==== DATASET EXTRACT

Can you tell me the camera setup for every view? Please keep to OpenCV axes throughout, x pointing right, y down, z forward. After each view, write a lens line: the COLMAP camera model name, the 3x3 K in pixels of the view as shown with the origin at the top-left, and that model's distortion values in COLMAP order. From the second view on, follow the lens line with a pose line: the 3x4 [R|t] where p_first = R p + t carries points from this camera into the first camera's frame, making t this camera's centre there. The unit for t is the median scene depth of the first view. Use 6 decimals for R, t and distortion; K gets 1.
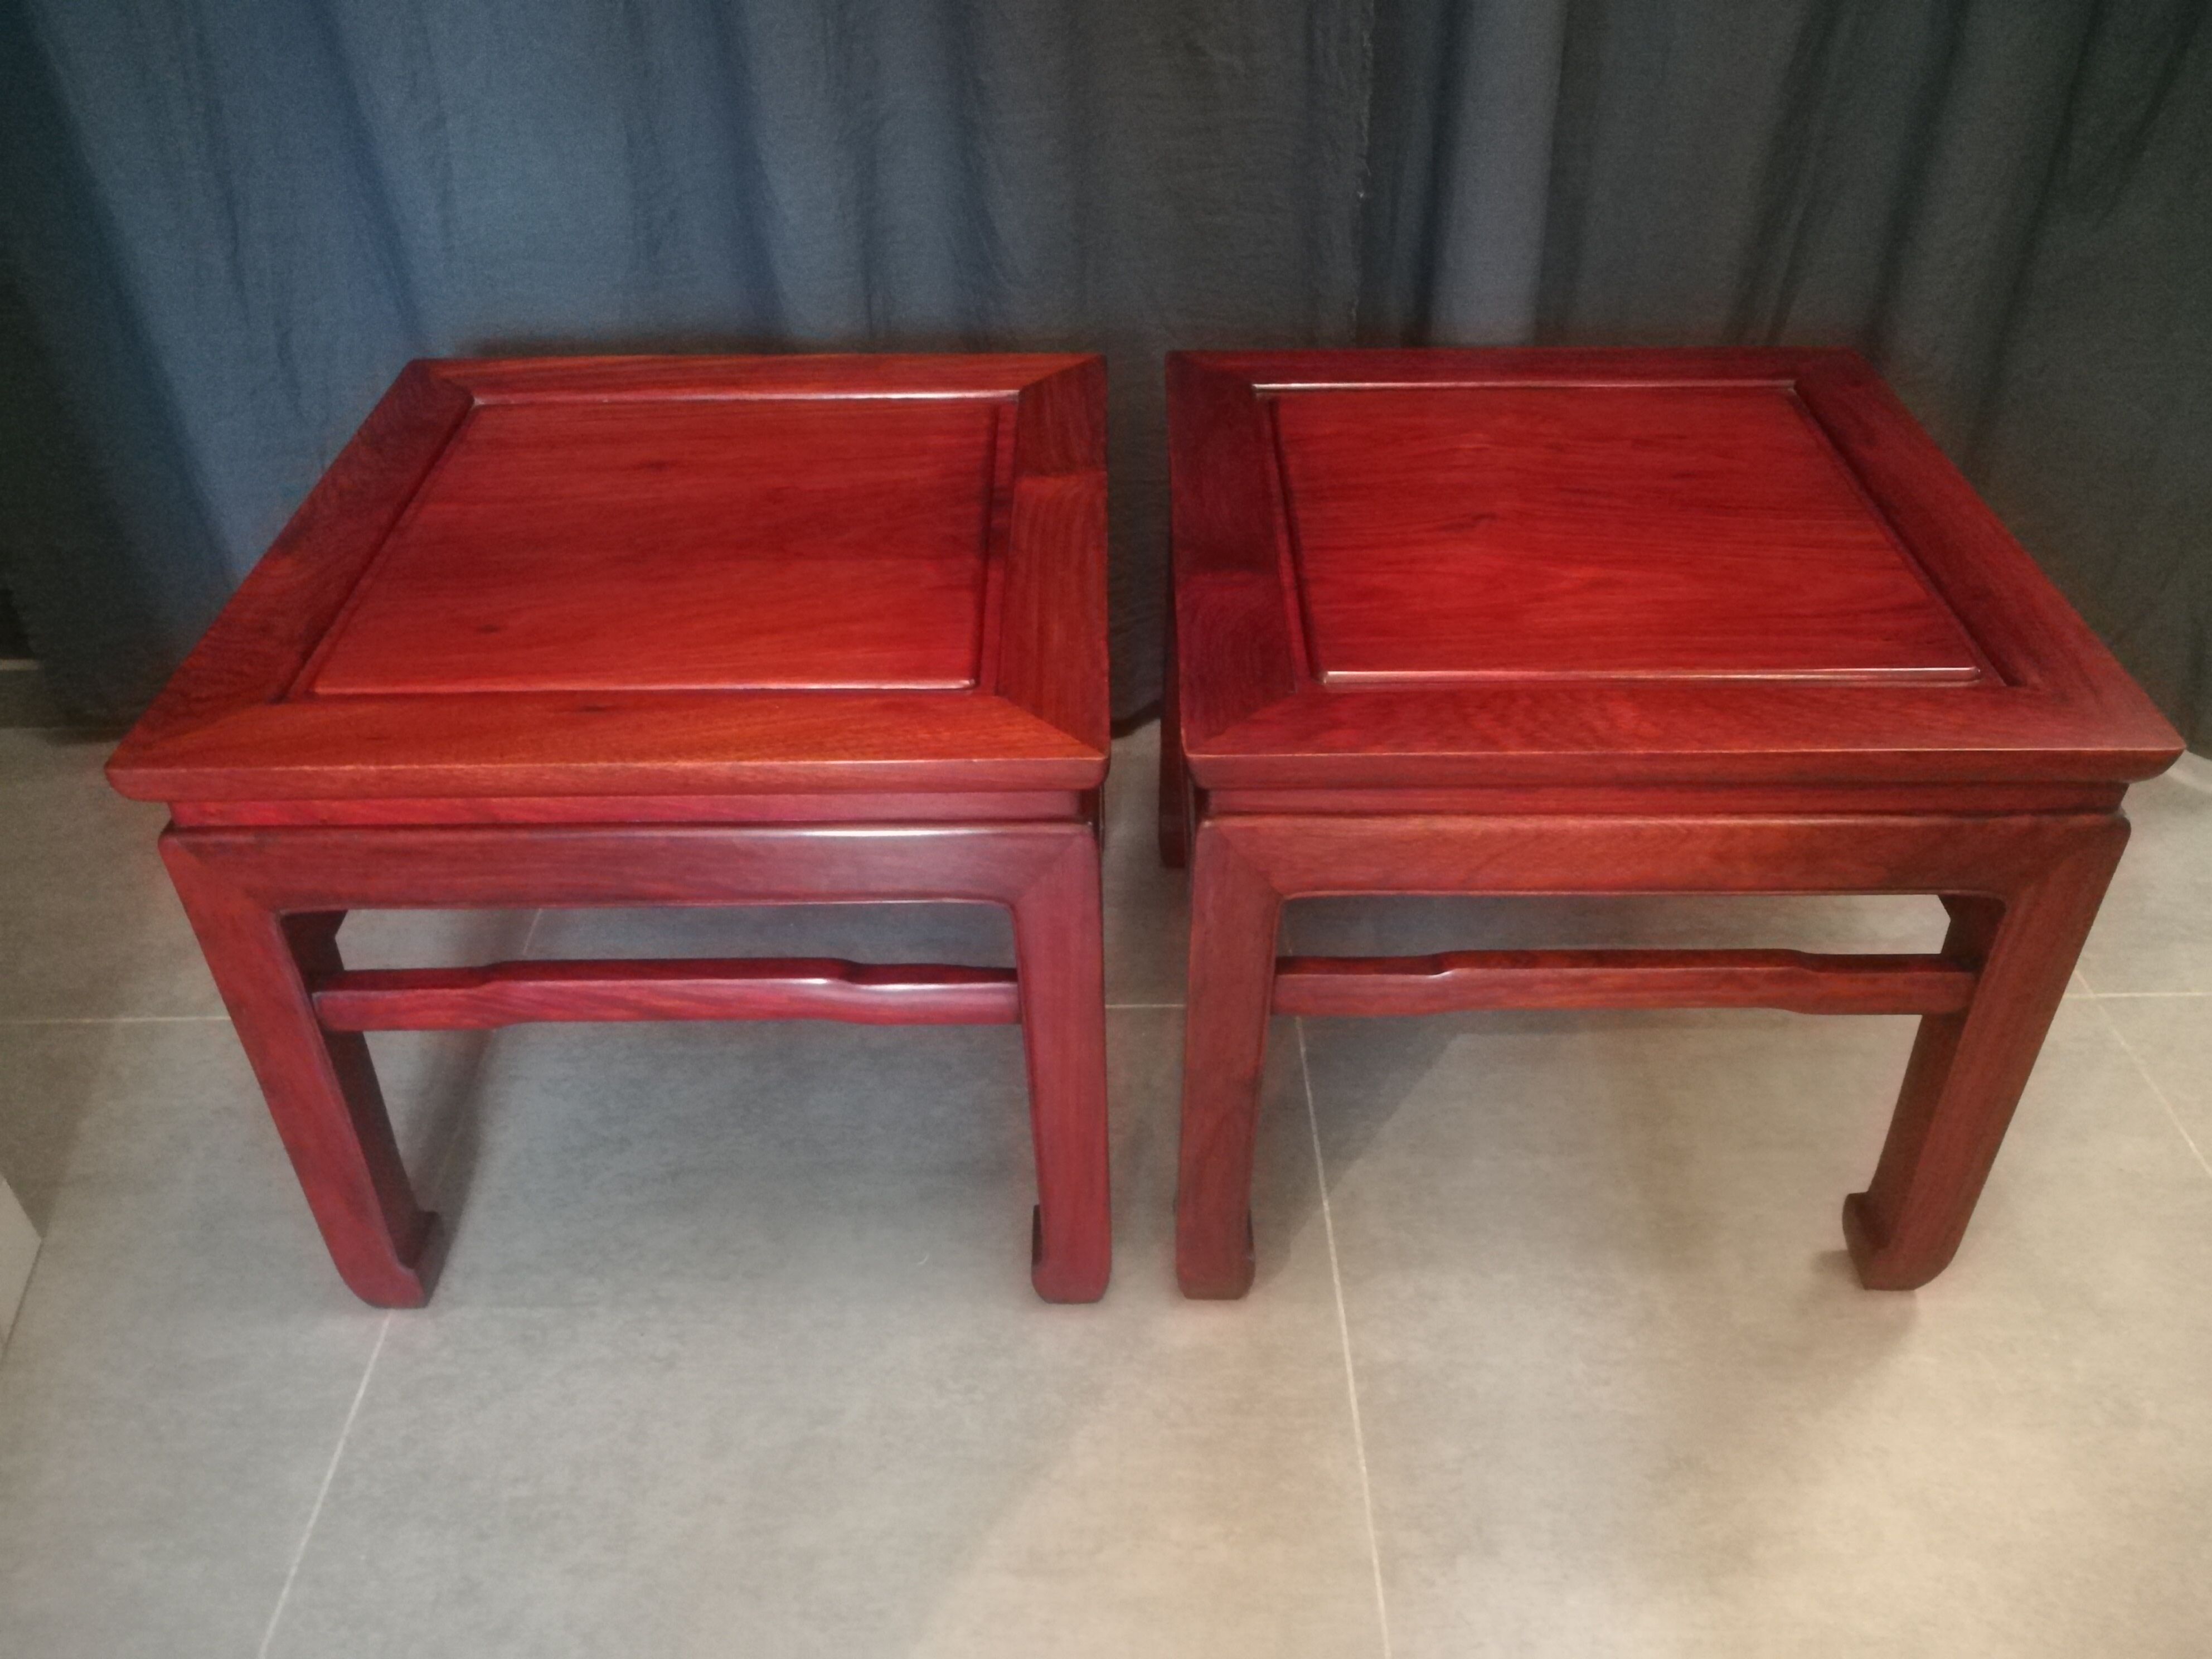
lens RADIAL K [[1785.8, 0, 1106.0], [0, 1785.8, 829.5], [0, 0, 1]] dist [-0.040588, 0.085230]
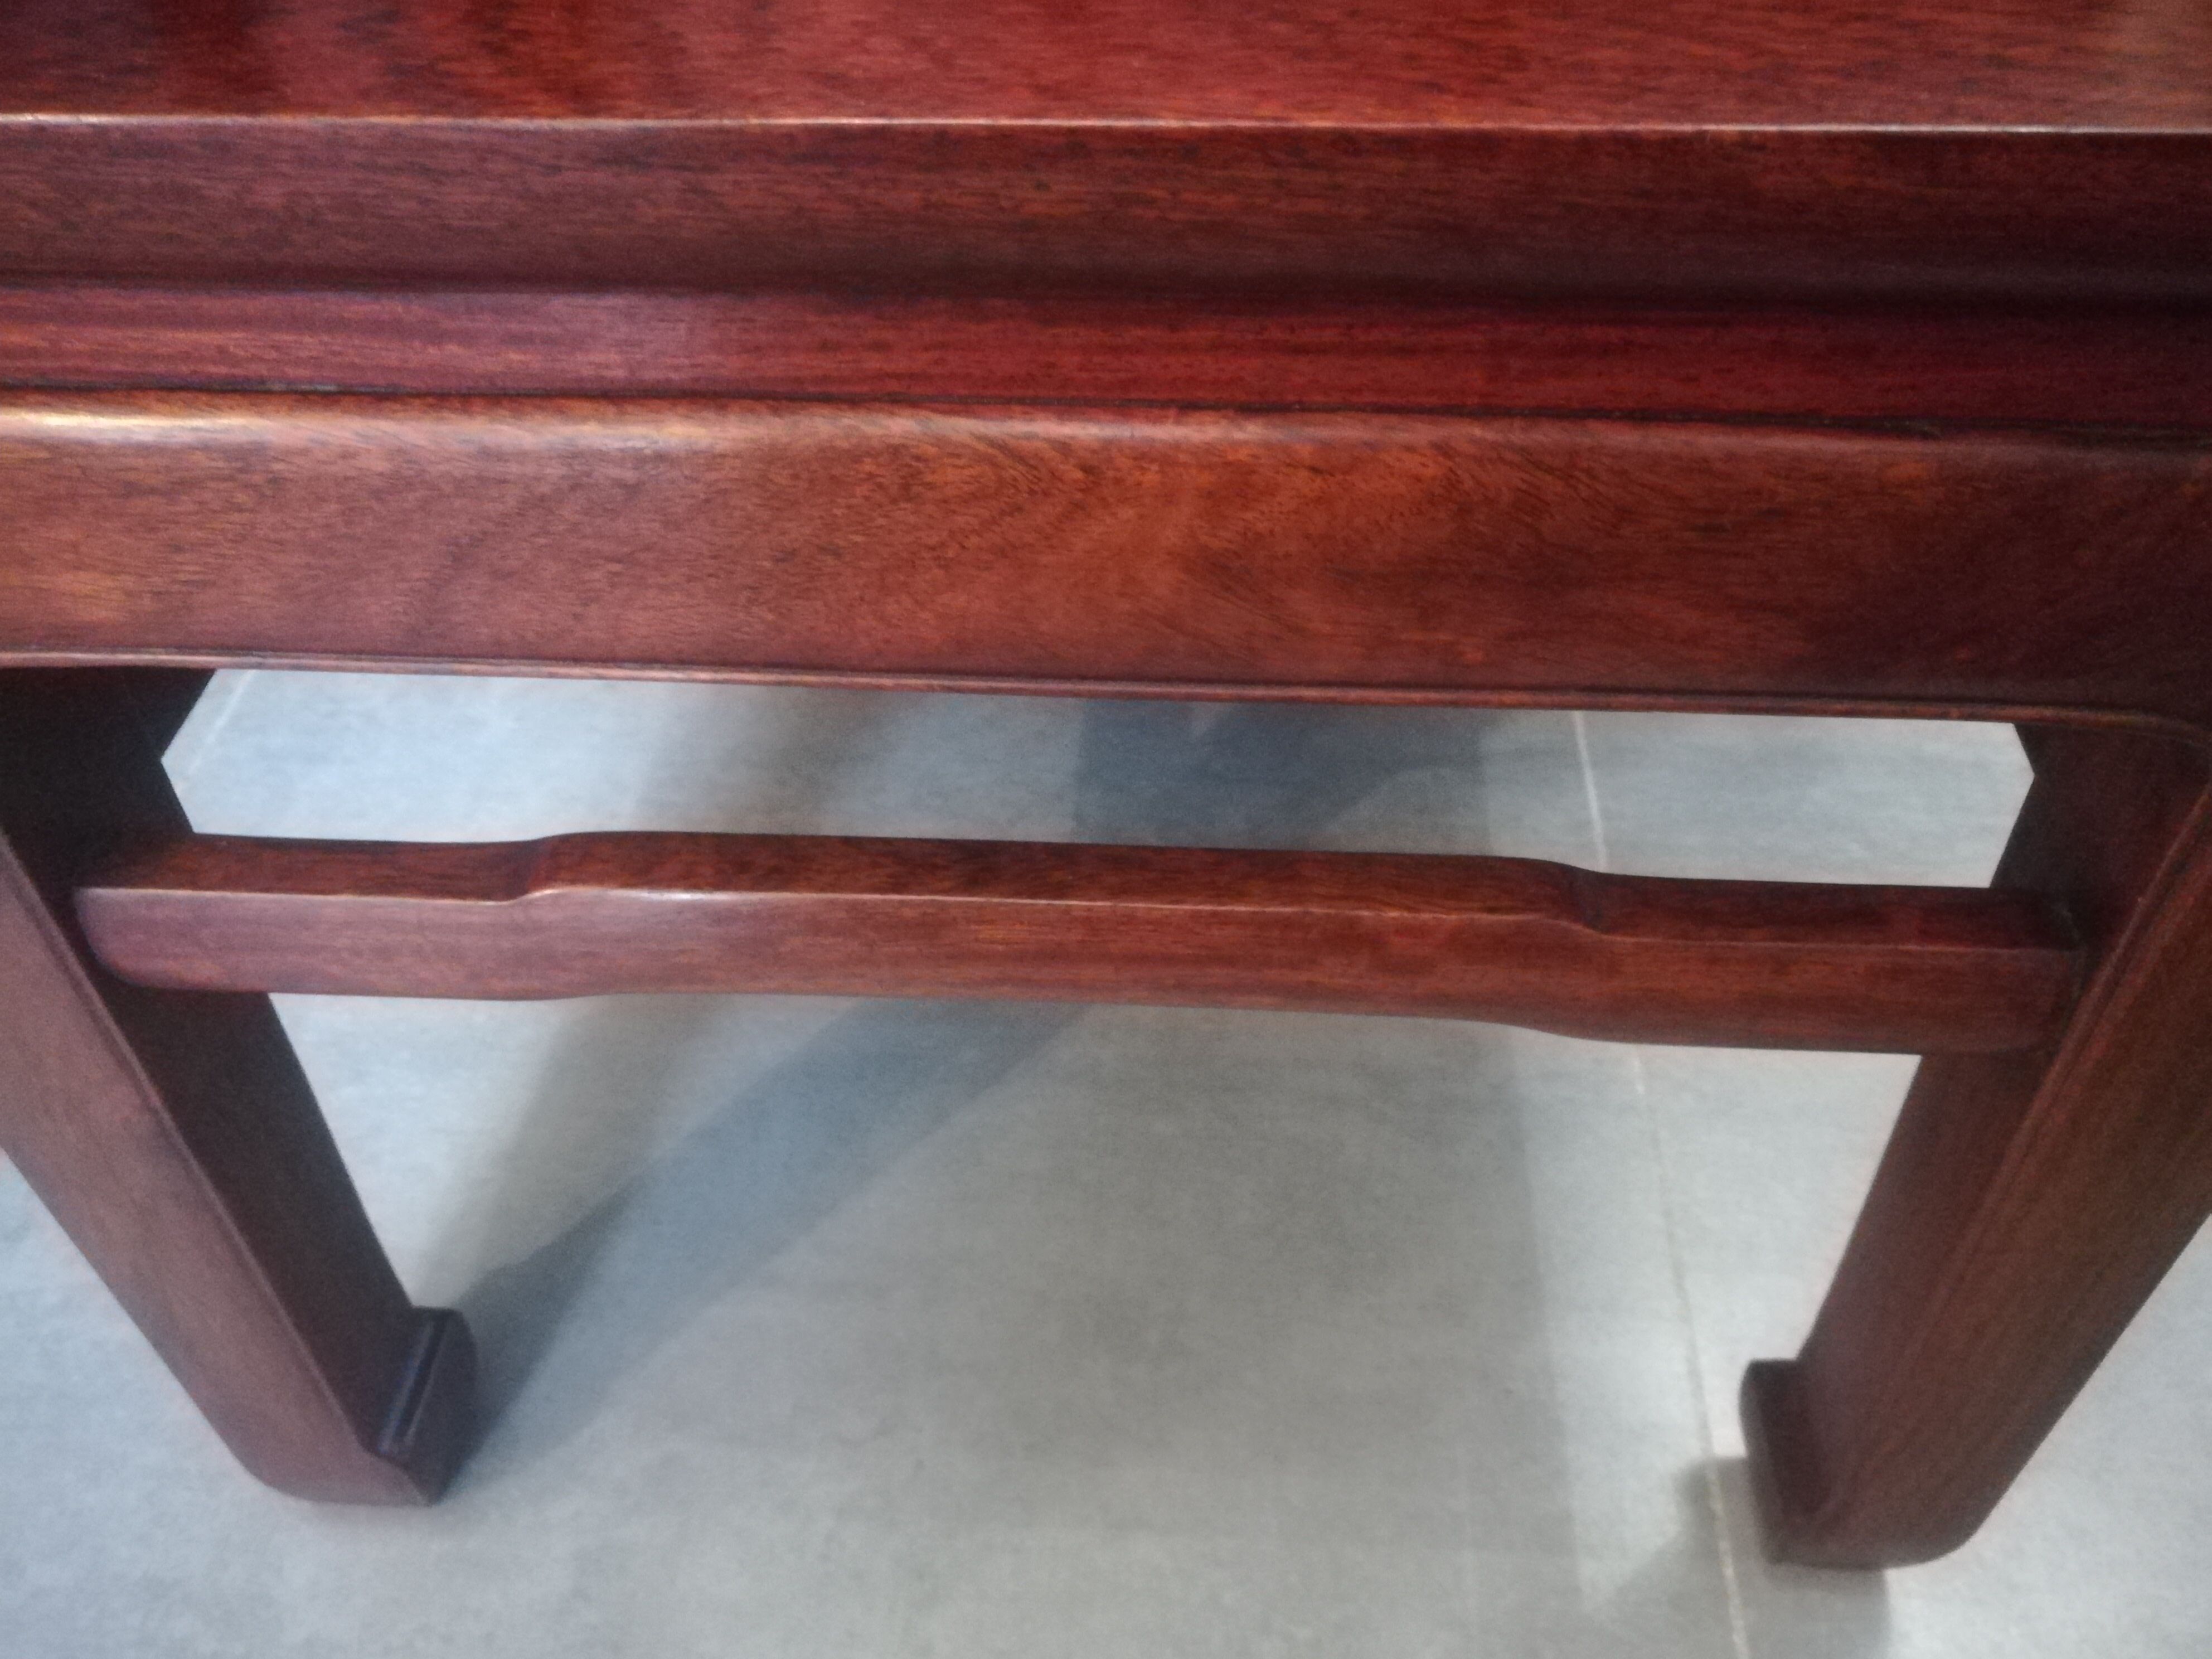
lens RADIAL K [[1785.8, 0, 1106.0], [0, 1785.8, 829.5], [0, 0, 1]] dist [-0.040588, 0.085230]
pose [[0.997607, 0.036862, -0.058489, 0.297296], [-0.028479, 0.989997, 0.138187, 0.015679], [0.062997, -0.136191, 0.988678, 0.607617]]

========

Print all lines of the data above again, character for character, leaving out the pictures.

Can you tell me the camera setup for every view? Please keep to OpenCV axes throughout, x pointing right, y down, z forward. After each view, write a lens line: the COLMAP camera model name, the 3x3 K in pixels of the view as shown with the origin at the top-left, and that model's distortion values in COLMAP order. From the second view on, follow the lens line with a pose line: the 3x4 [R|t] where p_first = R p + t carries points from this camera into the first camera's frame, making t this camera's centre there. The unit for t is the median scene depth of the first view. Use 6 decimals for R, t and distortion; K gets 1.
lens RADIAL K [[1785.8, 0, 1106.0], [0, 1785.8, 829.5], [0, 0, 1]] dist [-0.040588, 0.085230]
lens RADIAL K [[1785.8, 0, 1106.0], [0, 1785.8, 829.5], [0, 0, 1]] dist [-0.040588, 0.085230]
pose [[0.997607, 0.036862, -0.058489, 0.297296], [-0.028479, 0.989997, 0.138187, 0.015679], [0.062997, -0.136191, 0.988678, 0.607617]]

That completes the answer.